Die Lage der alten Fundamente wurde im Vorlauf zu den Pfahlarbeiten durch 197 Kontaktbohrungen erkundet. Im Anschluss daran wurde das Pfahllayout angepasst und die Pfahlansatzpunkte exakt definiert, an welchen zunächst Bohrungen zum Durchtrümmern der Bestandsfundamente durchgeführt werden sollten.

Mit einer Drehbohranlage Typ BG28 wurden mit einem Bohrdurchmesser von 880 mm die Reste der Altbebauung teilweise bis in 7 m Tiefe und durch 5 m Stahlbeton durchortet und schafften so den Raum für die Herstellung der Fundexpfähle. Der Baugrund stellte sich darüber hinaus als extrem abrasiv und heterogen dar. Immer wieder zeigten sich sehr hohe Drehmomente über mehrere Meter im Bohrtrieb. Ein zeitlicher Verzug der Arbeiten durch den hohen Verschleiß am Bohrgerät wurde durch eine eigens vor Ort aufgebaute Werkstatt verhindert. Das Bohrequipments wurde direkt am Einsatzort aufbereitet und stellte somit den stetigen Einsatz ohne Ausfälle sicher.

Perfekt abgestimmte Arbeitsprozesse.

Parallel zu den Vorbohrungen begannen die Pfahlarbeiten.
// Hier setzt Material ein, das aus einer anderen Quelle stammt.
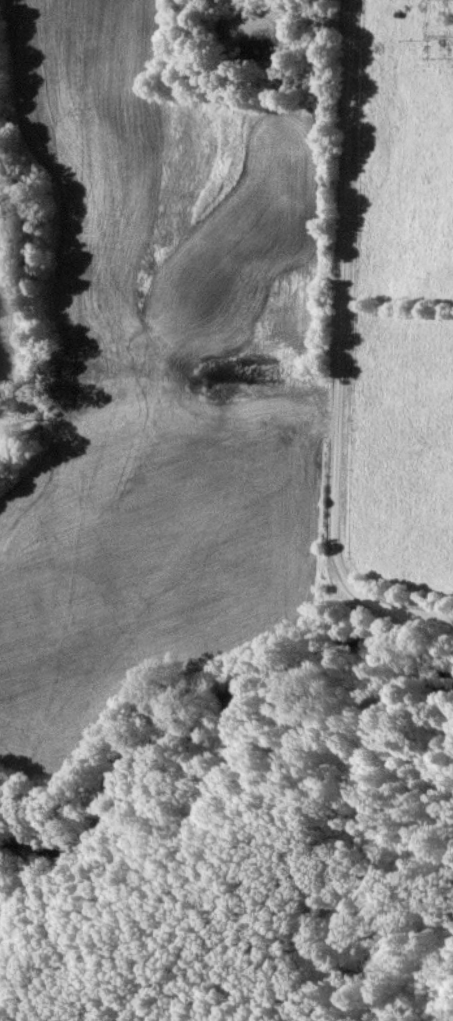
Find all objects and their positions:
road: (340, 328)
road: (429, 625)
Eine intensive Abstimmung der Arbeitswege, Lagerflächen und Absteckungsarbeiten waren erforderlich, um den verfügbaren Platz auf dem Baufeld so einzuteilen, dass keine Stillstandzeiten der Maschinen entstanden. Dies erforderte eine parallel mitlaufende Arbeitsebene zur Nachbereitung der Enttrümmerungsbohrungen und Vorbereitung der Pfahlbohrungen. Insgesamt wurden bei diesem Auftrag 182 Fundexpfähle mit einem Durchmesser von 44/56 cm eingebaut.